我尝试使用 GNU 编译器 v11.1.0 和 Intel 编译器 v2021.6.0 编译和运行上述测试，并且上述行为在两种情况下都可重现。我正在使用标志“-O3 -mfma -mavx2”。

此外，以下是扩展输出（最小重现器中未显示的调试结构），包括使用累加器求和的比较

• 简单的C代码
• 使用 AVX2 内在函数的水平总和 here:

Starting the test now.
Acc 0: 6881928.000000000000000, 6884320.000000000000000, 6883600.000000000000000, 6890775.000000000000000, 6888249.000000000000000, 6910202.000000000000000, 6876891.000000000000000, 6887851.000000000000000
Acc 1: 6885906.000000000000000, 6898564.000000000000000, 6886567.000000000000000, 6890241.000000000000000, 6868671.000000000000000, 6894764.000000000000000, 6888020.000000000000000, 6865337.000000000000000
Acc 2: 6911447.000000000000000, 6919242.000000000000000, 6902696.000000000000000, 6914038.000000000000000, 6877046.000000000000000, 6892467.000000000000000, 6906790.000000000000000, 6883623.000000000000000
Horizontal sum ref, test, difference: 165389200.000000000000000, 165389232.000000000000000, -32.000000000000000
Test failed.

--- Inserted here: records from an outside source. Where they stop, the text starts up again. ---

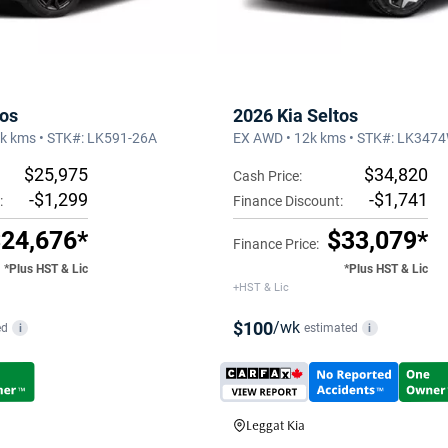
tos
2026 Kia Seltos
8k kms • STK#: LK591-26A
EX AWD • 12k kms • STK#: LK347
$25,975
$34,820
Cash Price:
-$1,299
-$1,741
:
Finance Discount:
24,676*
$33,079*
Finance Price:
*Plus HST & Lic
*Plus HST & Lic
+HST & Lic
$100
/wk
ed
estimated
i
i
Leggat Kia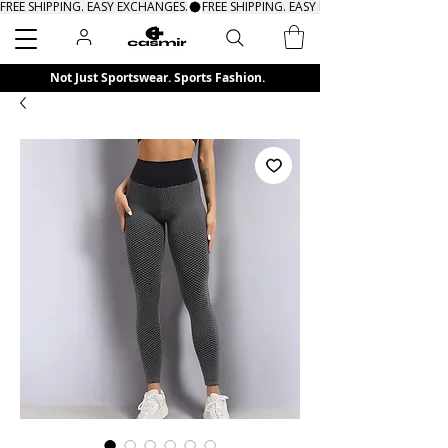
FREE SHIPPING. EASY EXCHANGES.
Search
Not Just Sportswear. Sports Fashion.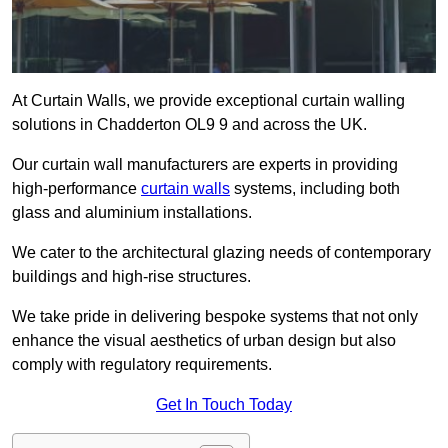
At Curtain Walls, we provide exceptional curtain walling
solutions in Chadderton OL9 9 and across the UK.
Our curtain wall manufacturers are experts in providing
high-performance
curtain walls
systems, including both
glass and aluminium installations.
We cater to the architectural glazing needs of contemporary
buildings and high-rise structures.
We take pride in delivering bespoke systems that not only
enhance the visual aesthetics of urban design but also
comply with regulatory requirements.
Get In Touch Today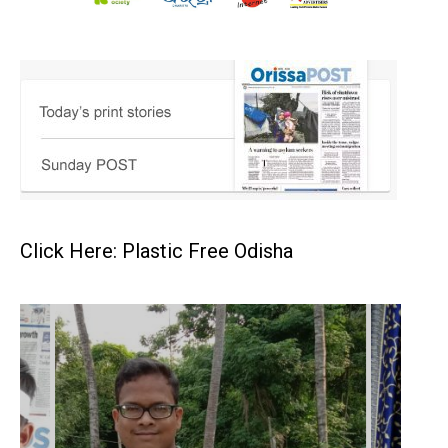
Click Here: Plastic Free Odisha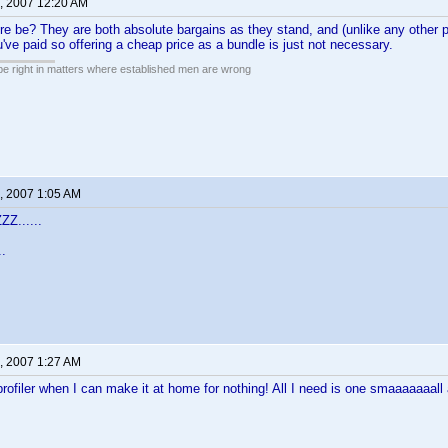
, 2007 12:20 AM
e be? They are both absolute bargains as they stand, and (unlike any other 
u've paid so offering a cheap price as a bundle is just not necessary.
 be right in matters where established men are wrong
, 2007 1:05 AM
Z......
..
, 2007 1:27 AM
filer when I can make it at home for nothing! All I need is one smaaaaaaall 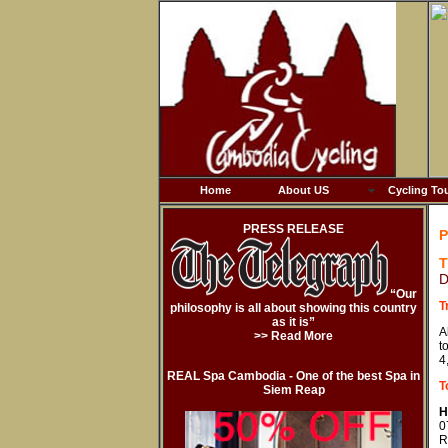
Home
About US
Cycling To
PRESS RELEASE
P
T
D
“Our
T
philosophy is all about showing this country
as it is”
A
>> Read More
t
4
REAL Spa Cambodia - One of the best Spa in
T
Siem Reap
H
0
R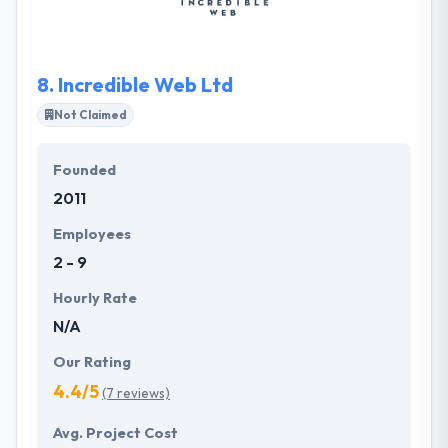
served by keeping a focus on their requirements.
8.
Incredible Web Ltd
Not Claimed
Founded
2011
Employees
2 - 9
Hourly Rate
N/A
Our Rating
4.4/5
(7 reviews)
Avg. Project Cost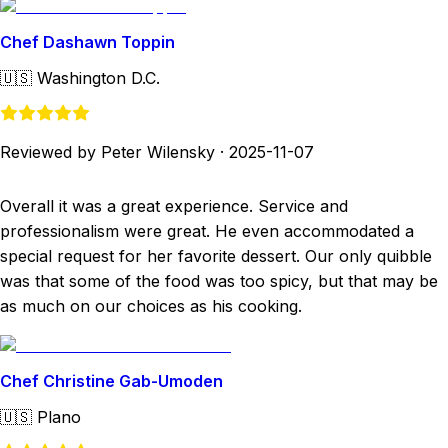
Chef Dashawn Toppin
🇺🇸
Washington D.C.
Reviewed by Peter Wilensky
·
2025-11-07
Overall it was a great experience. Service and
professionalism were great. He even accommodated a
special request for her favorite dessert. Our only quibble
was that some of the food was too spicy, but that may be
as much on our choices as his cooking.
Chef Christine Gab-Umoden
🇺🇸
Plano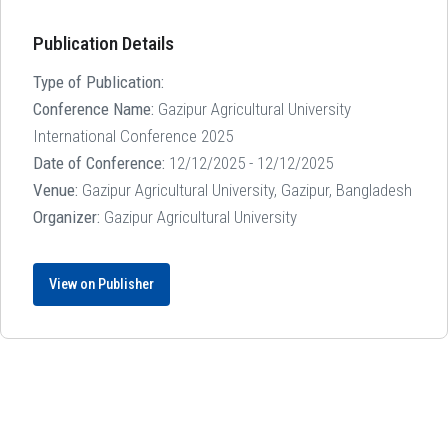
Publication Details
Type of Publication:
Conference Name:
Gazipur Agricultural University
International Conference 2025
Date of Conference:
12/12/2025 - 12/12/2025
Venue:
Gazipur Agricultural University, Gazipur, Bangladesh
Organizer:
Gazipur Agricultural University
View on Publisher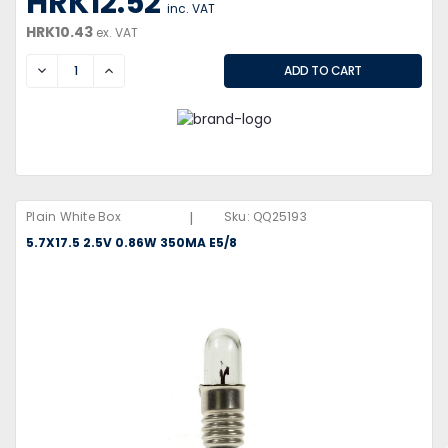
HRK12.52
inc. VAT
HRK10.43
ex. VAT
DECREASE
INCREASE
|
Plain White Box
Sku:
QQ25193
5.7X17.5 2.5V 0.86W 350MA E5/8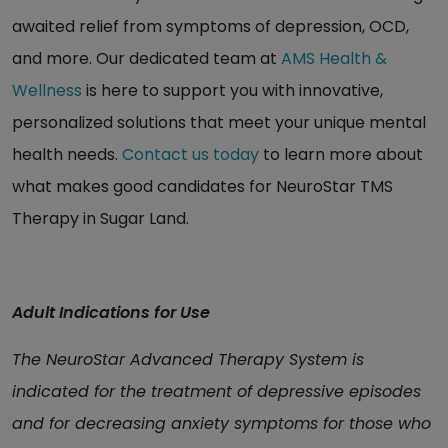
awaited relief from symptoms of depression, OCD,
and more. Our dedicated team at
AMS Health &
Wellness
is here to support you with innovative,
personalized solutions that meet your unique mental
health needs.
Contact us today
to learn more about
what makes good candidates for NeuroStar TMS
Therapy in Sugar Land.
Adult Indications for Use
The NeuroStar Advanced Therapy System is
indicated for the treatment of depressive episodes
and for decreasing anxiety symptoms for those who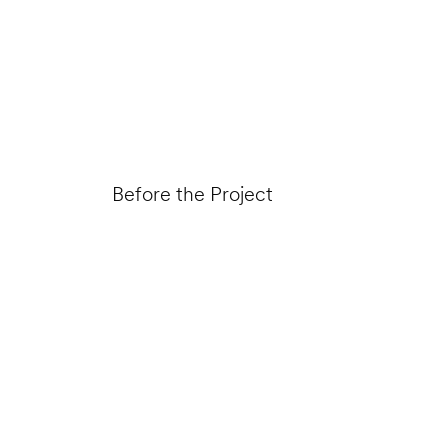
Before the Project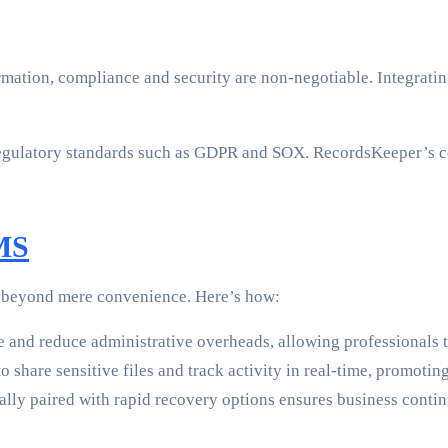
ormation, compliance and security are non-negotiable. Integrat
egulatory standards such as GDPR and SOX. RecordsKeeper’s co
DMS
d beyond mere convenience. Here’s how:
e and reduce administrative overheads, allowing professionals 
 share sensitive files and track activity in real-time, promotin
ally paired with rapid recovery options ensures business continu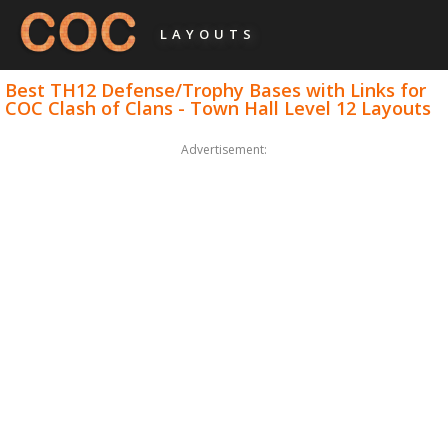
LAYOUTS
Best TH12 Defense/Trophy Bases with Links for
COC Clash of Clans - Town Hall Level 12 Layouts
Advertisement: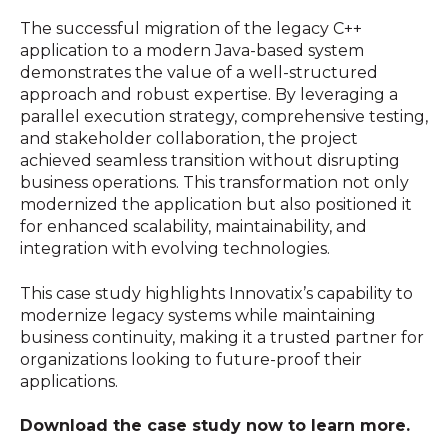
The successful migration of the legacy C++
application to a modern Java-based system
demonstrates the value of a well-structured
approach and robust expertise. By leveraging a
parallel execution strategy, comprehensive testing,
and stakeholder collaboration, the project
achieved seamless transition without disrupting
business operations. This transformation not only
modernized the application but also positioned it
for enhanced scalability, maintainability, and
integration with evolving technologies.
This case study highlights Innovatix’s capability to
modernize legacy systems while maintaining
business continuity, making it a trusted partner for
organizations looking to future-proof their
applications.
Download the case study now to learn more.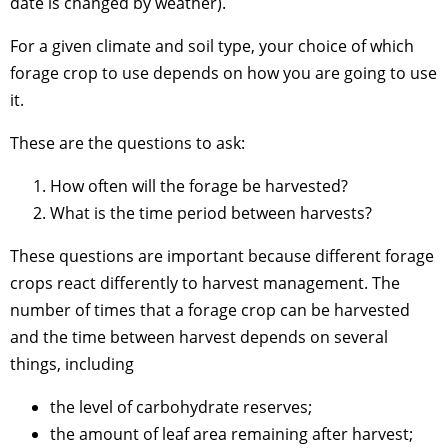
date is changed by weather).
For a given climate and soil type, your choice of which
forage crop to use depends on how you are going to use
it.
These are the questions to ask:
How often will the forage be harvested?
What is the time period between harvests?
These questions are important because different forage
crops react differently to harvest management. The
number of times that a forage crop can be harvested
and the time between harvest depends on several
things, including
the level of carbohydrate reserves;
the amount of leaf area remaining after harvest;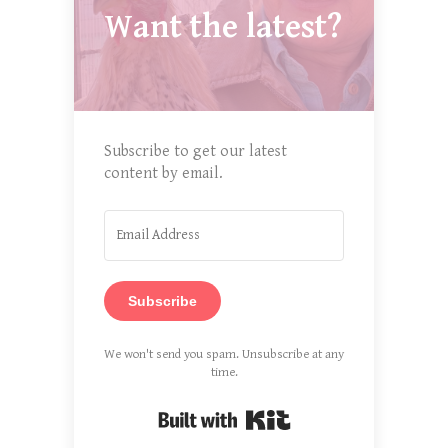
Want the latest?
Subscribe to get our latest
content by email.
Subscribe
We won't send you spam. Unsubscribe at any
time.
Built with Kit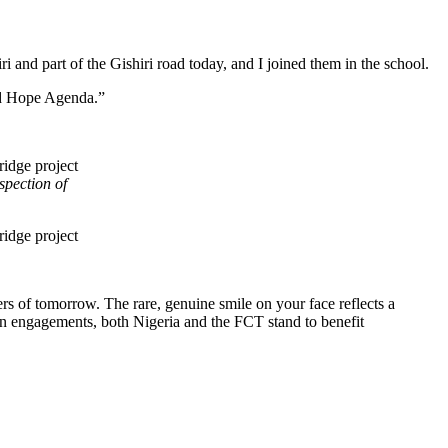
 and part of the Gishiri road today, and I joined them in the school.
wed Hope Agenda.”
pection of
s of tomorrow. The rare, genuine smile on your face reflects a
uman engagements, both Nigeria and the FCT stand to benefit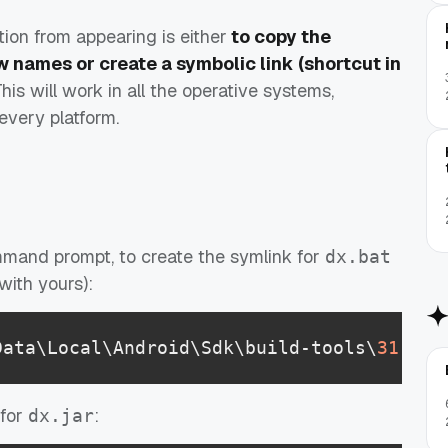
ion from appearing is either
to copy the
w names or create a symbolic link (shortcut in
This will work in all the operative systems,
every platform.
mmand prompt, to create the symlink for
dx.bat
with yours):
Data\Local\Android\Sdk\build-tools\
31
.
0
.
0
 for
:
dx.jar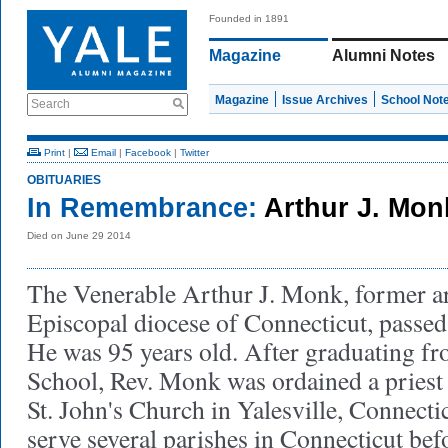
Founded in 1891
Magazine
Alumni Notes
Magazine
Issue Archives
School Not
Search
Print
|
Email
|
Facebook
|
Twitter
OBITUARIES
In Remembrance:
Arthur J. Mo
Died on June 29 2014
The Venerable Arthur J. Monk, former a
Episcopal diocese of Connecticut, passe
He was 95 years old. After graduating f
School, Rev. Monk was ordained a priest
St. John's Church in Yalesville, Connecti
serve several parishes in Connecticut be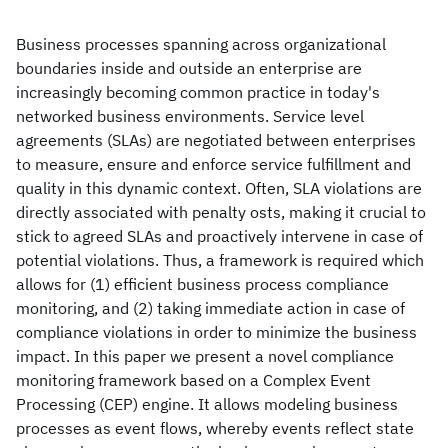
Business processes spanning across organizational
boundaries inside and outside an enterprise are
increasingly becoming common practice in today's
networked business environments. Service level
agreements (SLAs) are negotiated between enterprises
to measure, ensure and enforce service fulfillment and
quality in this dynamic context. Often, SLA violations are
directly associated with penalty osts, making it crucial to
stick to agreed SLAs and proactively intervene in case of
potential violations. Thus, a framework is required which
allows for (1) efficient business process compliance
monitoring, and (2) taking immediate action in case of
compliance violations in order to minimize the business
impact. In this paper we present a novel compliance
monitoring framework based on a Complex Event
Processing (CEP) engine. It allows modeling business
processes as event flows, whereby events reflect state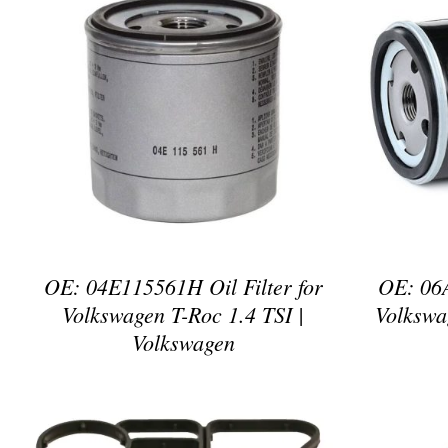
DETAILS
OE: 04E115561H Oil Filter for
OE: 06A
Volkswagen T-Roc 1.4 TSI |
Volkswa
Volkswagen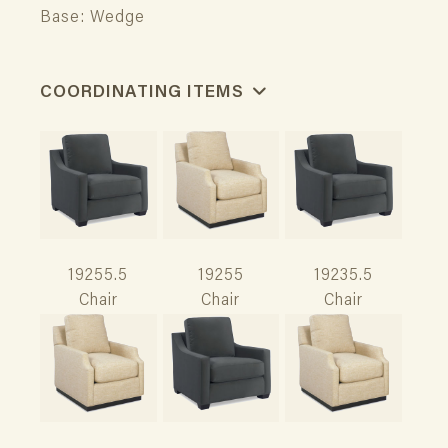
Base: Wedge
COORDINATING ITEMS
19255.5
19255
19235.5
Chair
Chair
Chair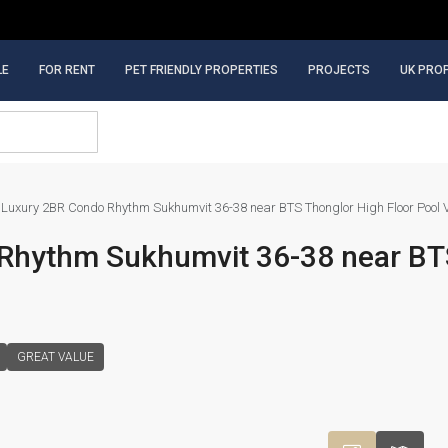
LE
FOR RENT
PET FRIENDLY PROPERTIES
PROJECTS
UK PRO
Luxury 2BR Condo Rhythm Sukhumvit 36-38 near BTS Thonglor High Floor Pool 
Rhythm Sukhumvit 36-38 near BT
GREAT VALUE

Accumulated ref, test, error: 165340880.000000000000000, 165389232.000000000000000, 48352.000000000000000.

Starting the test now.
Acc 0: 6871382.000000000000000, 6870801.000000000000000, 6899278.000000000000000, 6895130.000000000000000, 6898295.000000000000000, 6888785.000000000000000, 6869410.000000000000000, 6909934.000000000000000
Acc 1: 6901459.000000000000000, 6898180.000000000000000, 6911085.000000000000000, 6894278.000000000000000, 6896286.000000000000000, 6883586.000000000000000, 6916996.000000000000000, 6896169.000000000000000
Acc 2: 6917097.000000000000000, 6875026.000000000000000, 6884218.000000000000000, 6895881.000000000000000, 6887871.000000000000000, 6911542.000000000000000, 6892179.000000000000000, 6921255.000000000000000
Horizontal sum ref, test, difference: 165486112.000000000000000, 165486112.000000000000000, 0.000000000000000
Test failed. Accumulated ref, test, error: 165447472.000000000000000, 165486112.000000000000000, 38640.000000000000000.

附加信息： 我有一份几乎相同的双精度代码副本，其中没有出现问题，即测试总是通过。 因此，这似乎只是单精度的问题。

问题：为什么会这样，我们如何解决？

当被问及时，我总是很乐意提供更多信息。非常感谢您的想法和建议。